WORK REQUIRED: From every entry below, copy each data line word for word, omitting the pictures.

##### EXTRACTED DATA

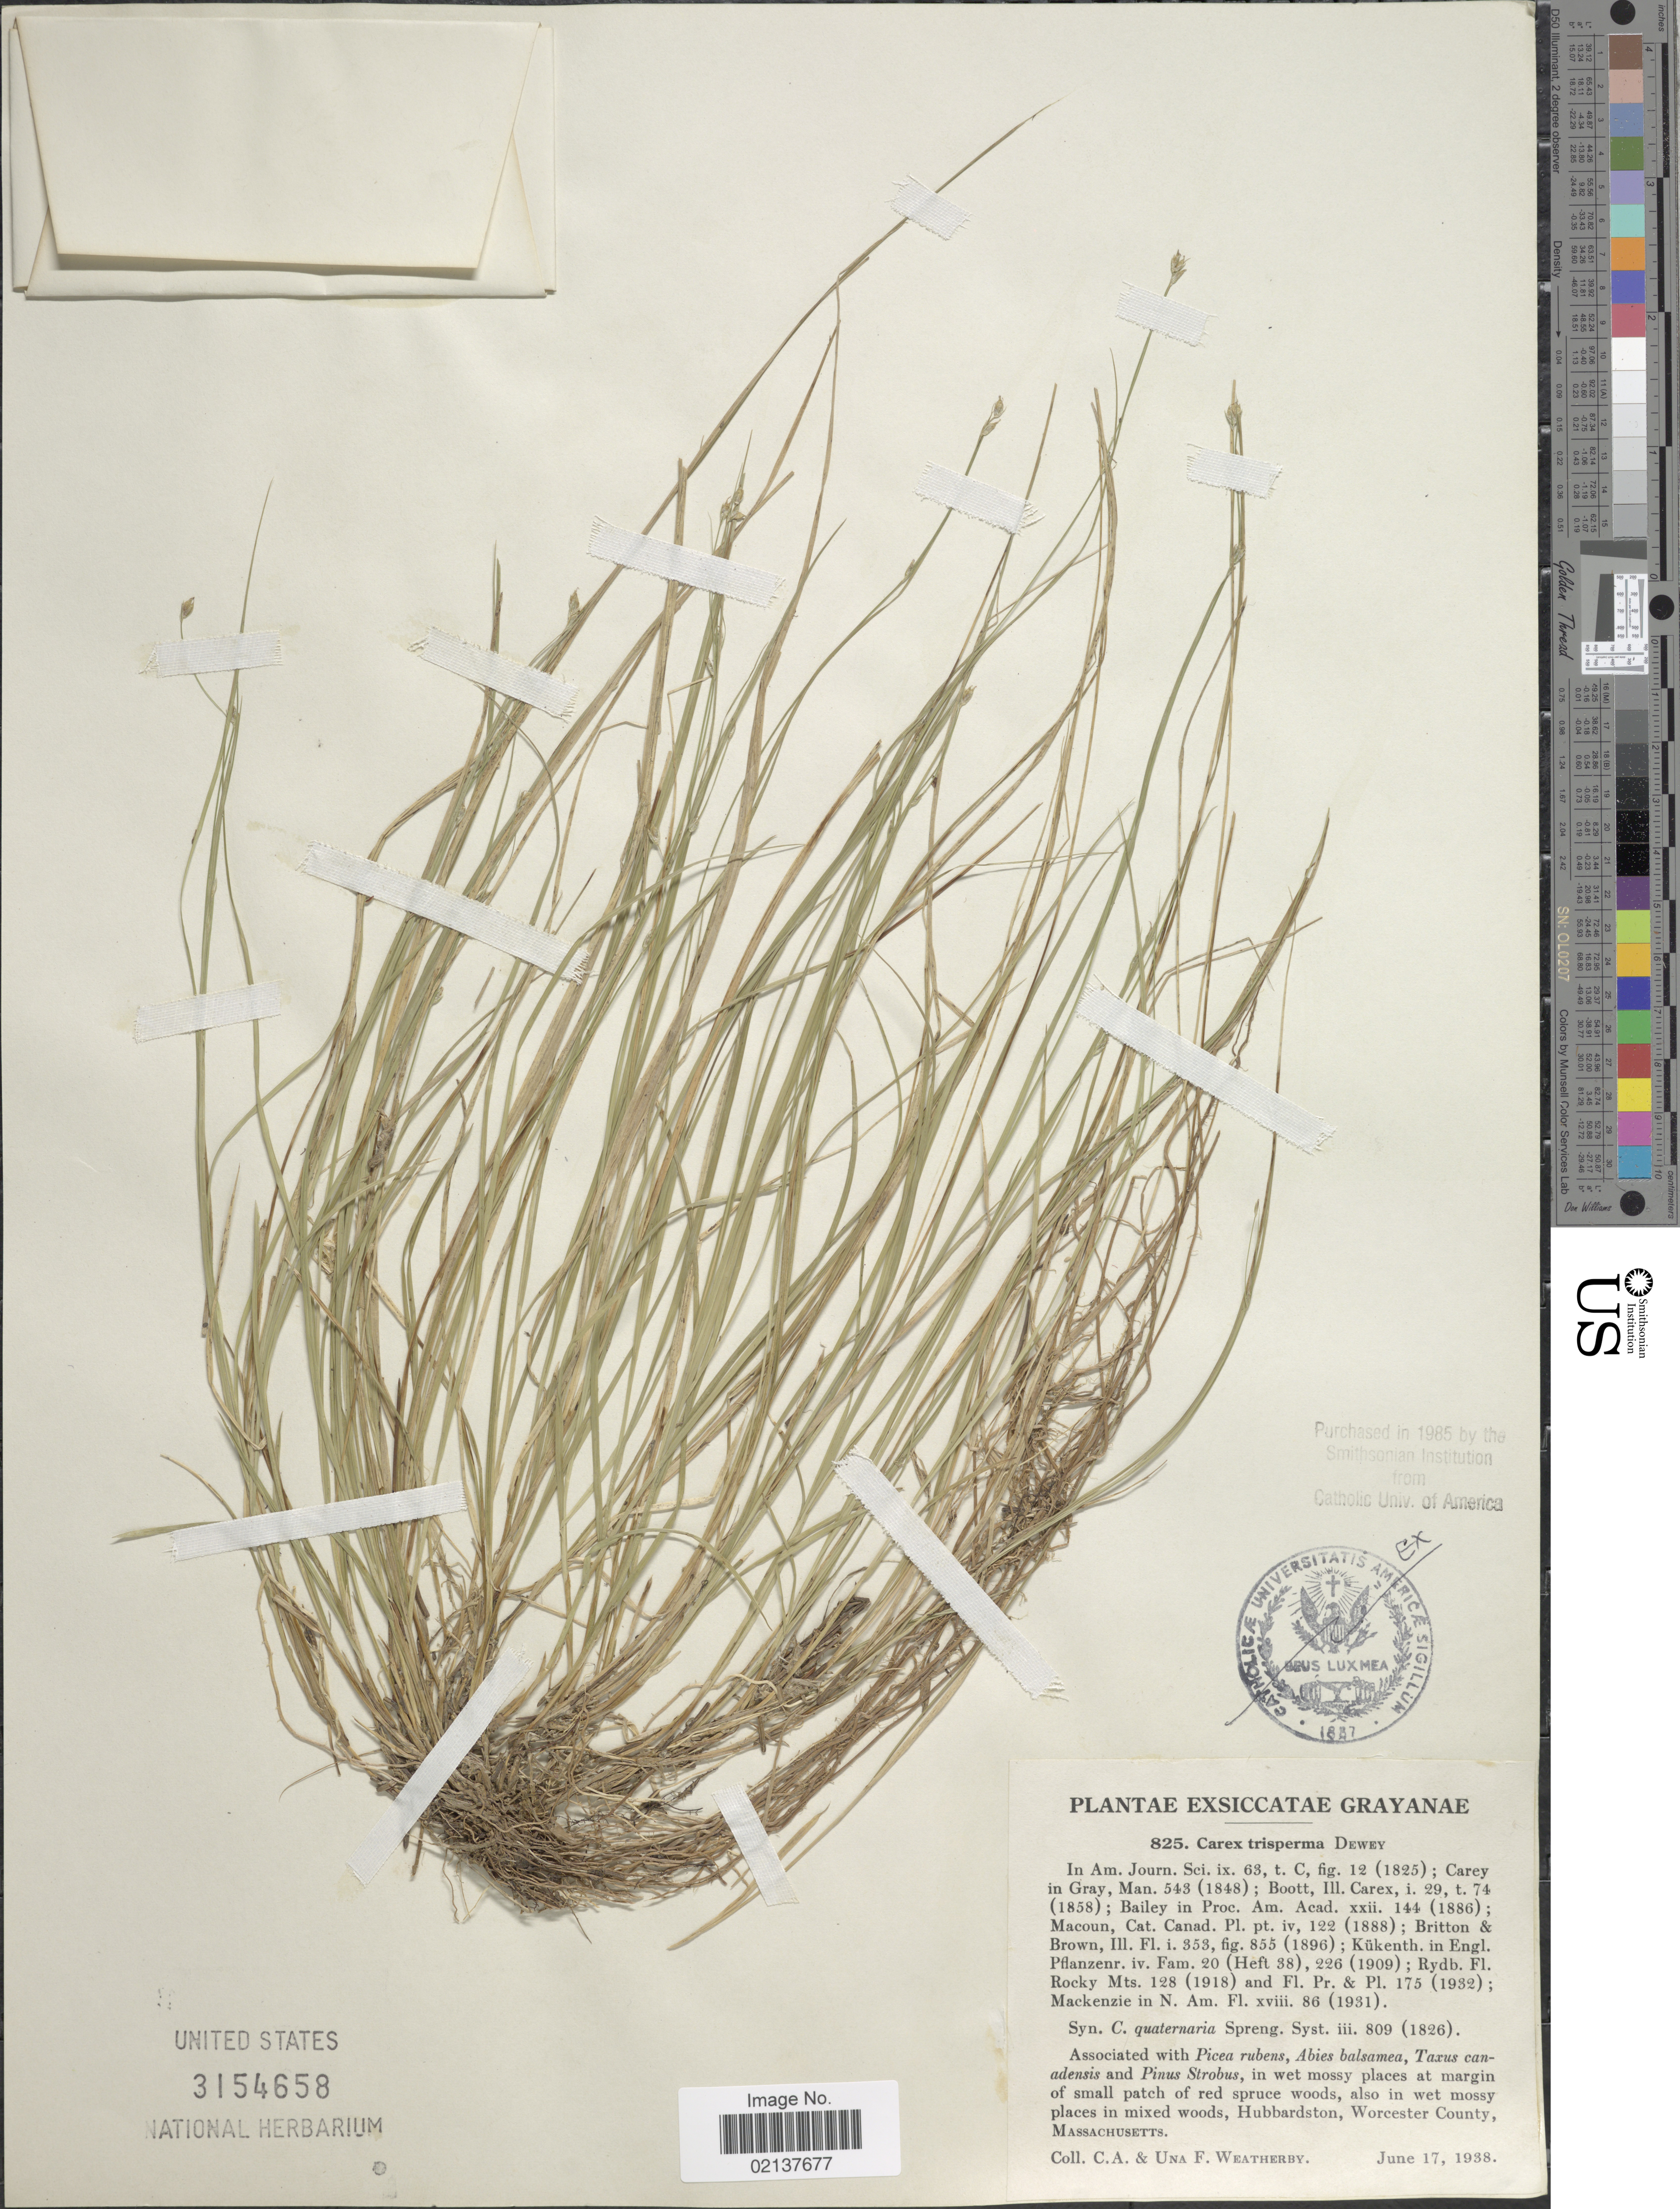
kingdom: Plantae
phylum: Tracheophyta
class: Liliopsida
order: Poales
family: Cyperaceae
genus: Carex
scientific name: Carex trisperma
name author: Dewey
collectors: C. A. Weatherby & U. Weatherby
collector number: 825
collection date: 1938-06-17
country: United States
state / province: Massachusetts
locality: Hubbardston, Worcester County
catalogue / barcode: US 3154658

##########

SOLUTION:
kingdom: Plantae
phylum: Tracheophyta
class: Liliopsida
order: Poales
family: Cyperaceae
genus: Carex
scientific name: Carex trisperma
name author: Dewey
collectors: C. A. Weatherby & U. Weatherby
collector number: 825
collection date: 1938-06-17
country: United States
state / province: Massachusetts
locality: Hubbardston, Worcester County
catalogue / barcode: US 3154658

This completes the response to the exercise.